Available records:
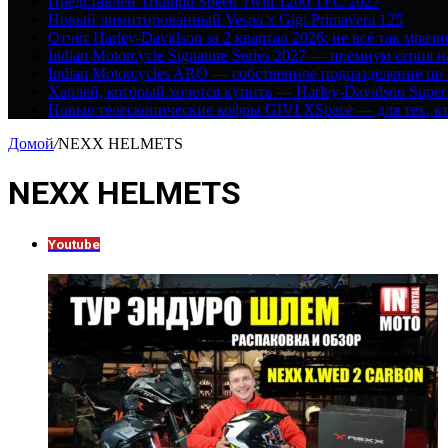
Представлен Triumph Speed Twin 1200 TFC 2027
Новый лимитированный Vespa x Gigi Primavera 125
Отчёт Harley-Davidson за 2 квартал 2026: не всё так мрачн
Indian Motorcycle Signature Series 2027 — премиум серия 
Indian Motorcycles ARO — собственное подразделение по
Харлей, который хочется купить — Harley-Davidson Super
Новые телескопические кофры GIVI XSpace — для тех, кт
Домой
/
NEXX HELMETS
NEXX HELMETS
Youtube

Instructions for the task: Revise the text read from the item above so that every occurrence of "Harley-Davidson" becomes "Harley Davidson", leaving all other lines and characters unchanged. Omit the picture from your answer.

Solution to this exercise:
Представлен Triumph Speed Twin 1200 TFC 2027
Новый лимитированный Vespa x Gigi Primavera 125
Отчёт Harley Davidson за 2 квартал 2026: не всё так мрачн
Indian Motorcycle Signature Series 2027 — премиум серия 
Indian Motorcycles ARO — собственное подразделение по
Харлей, который хочется купить — Harley Davidson Super
Новые телескопические кофры GIVI XSpace — для тех, кт
Домой
/
NEXX HELMETS
NEXX HELMETS
Youtube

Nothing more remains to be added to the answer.